When a negative, violent or other inappropriate behavior occurs in class, teachers and principals have to think about how to respond to individual incidents with the safety of all students being the first priority, according to Spencer-Iiams.
"It might be handling it through a circle restorative practice or a principal might bring two students together to solve a more serious situation privately," Spencer-Iiams said.
Spencer-Iiams said sometimes solving a problem might involve discipline and that it's a complex issue. Deciding how to handle each incident should be considered on a case-by-case basis.
She added that a student might have an Individualized Education Plan (IEP), but if it doesn't seem to be working or the student has displayed repetitive negative behavior, then the IEP can be altered for a different approach.
After a negative incident occurs in the classroom, Spencer-Iiams said deciding when to communicate what happened to the public can prove challenging because of student privacy issues and the nature of the incident, but finding a balance and being transparent is important. Again, that is decided on a case-by-case basis.
Board member Chelsea King Martin said that sometimes there is a perception that restorative practices are rewarding students when they act out and asked what strategies are used for students who just acted out.
Pryor said when a student is angry and displaying negative emotions, it is not the best time to problem solve. Sometimes the student might do best in a calming activity like drawing or sitting in a quiet place. To a bypasser, he said, it might look like the student is being rewarded by coloring but what follows is a conversation about taking responsibility or maybe a conversation with the person who got hurt. There might even be an element of punishment added later.
"It may be perceived as a reward if you don't get to see the whole process," Pryor said.
WL-WV Superintendent Kathy Ludwig added that when a child is emotional or angry, as parents, it's important to step back and let them calm down before having a conversation.
"Those strategies are not unlike what parents tell us they do at home," Ludwig said. "It's just in school. It's very public."
Over the years, the WL-WV School District has focused more on mental health and creating partnerships within the community.

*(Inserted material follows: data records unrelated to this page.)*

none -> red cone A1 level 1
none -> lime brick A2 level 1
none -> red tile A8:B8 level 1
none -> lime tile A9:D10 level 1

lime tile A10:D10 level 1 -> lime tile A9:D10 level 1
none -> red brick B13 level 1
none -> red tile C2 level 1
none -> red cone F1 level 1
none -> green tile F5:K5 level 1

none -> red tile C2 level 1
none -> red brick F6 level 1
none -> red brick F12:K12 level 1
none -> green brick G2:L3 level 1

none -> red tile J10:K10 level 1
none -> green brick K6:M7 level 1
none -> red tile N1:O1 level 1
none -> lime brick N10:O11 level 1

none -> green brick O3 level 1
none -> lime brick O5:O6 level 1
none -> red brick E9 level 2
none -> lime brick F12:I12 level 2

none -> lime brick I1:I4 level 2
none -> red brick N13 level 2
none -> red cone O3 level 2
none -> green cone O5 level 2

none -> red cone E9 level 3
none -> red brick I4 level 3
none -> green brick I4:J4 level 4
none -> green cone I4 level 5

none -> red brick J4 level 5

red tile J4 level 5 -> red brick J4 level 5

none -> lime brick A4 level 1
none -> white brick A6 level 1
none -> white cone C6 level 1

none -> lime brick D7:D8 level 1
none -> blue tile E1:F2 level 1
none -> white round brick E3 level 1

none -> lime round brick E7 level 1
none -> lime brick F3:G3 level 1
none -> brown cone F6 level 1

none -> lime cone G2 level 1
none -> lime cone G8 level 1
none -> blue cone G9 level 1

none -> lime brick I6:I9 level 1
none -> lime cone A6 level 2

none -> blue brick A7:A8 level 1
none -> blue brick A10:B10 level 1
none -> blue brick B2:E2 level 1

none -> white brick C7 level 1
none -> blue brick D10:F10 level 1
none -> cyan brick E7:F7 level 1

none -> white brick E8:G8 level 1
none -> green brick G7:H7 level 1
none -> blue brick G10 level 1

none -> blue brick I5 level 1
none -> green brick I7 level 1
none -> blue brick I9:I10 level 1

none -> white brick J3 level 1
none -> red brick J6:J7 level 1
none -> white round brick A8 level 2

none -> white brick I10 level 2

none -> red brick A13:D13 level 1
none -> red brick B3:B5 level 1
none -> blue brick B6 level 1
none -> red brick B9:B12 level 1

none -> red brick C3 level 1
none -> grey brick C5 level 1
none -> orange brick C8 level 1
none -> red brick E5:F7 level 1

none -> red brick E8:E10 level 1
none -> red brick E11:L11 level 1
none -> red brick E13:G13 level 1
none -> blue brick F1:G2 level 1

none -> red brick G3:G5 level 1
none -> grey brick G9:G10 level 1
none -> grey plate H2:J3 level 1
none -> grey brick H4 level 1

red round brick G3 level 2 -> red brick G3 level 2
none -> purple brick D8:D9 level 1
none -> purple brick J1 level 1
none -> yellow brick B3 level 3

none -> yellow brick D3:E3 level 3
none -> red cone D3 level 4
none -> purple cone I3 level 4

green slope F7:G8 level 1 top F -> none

Since 2012, the number of counselors in the district has doubled, school psychologists have increased from two to seven and there has been three special education instructional coordinators added to the staff, totaling seven.
Spencer-Iiams said she is excited about a new partnership with Clackamas County DHS, which gives the district access to a full-time family coach that has an office at Meridian Creek Middle School. The family coach is available to meet with families to inform them of services the county offers, whether that's child care or food stamps.
Other partnerships include physical therapists, the Clackamas County suicide prevention coalition and Northwest Family Services for onsite drug and alcohol counseling.
"Oftentime drug and alcohol issues are self-medication for social-emotional and mental health issues," Spencer-Iiams said.
"Of course our first and primary concern is safety for all children and then around that are often actions that are seen by the community and actions that are unseen. But they are happening," said Ludwig, adding that restorative practices don't mean discipline isn't happening. It's goal is to help the child feel less marginalized and isolated. "All these components are in place. Some are visible; some are not."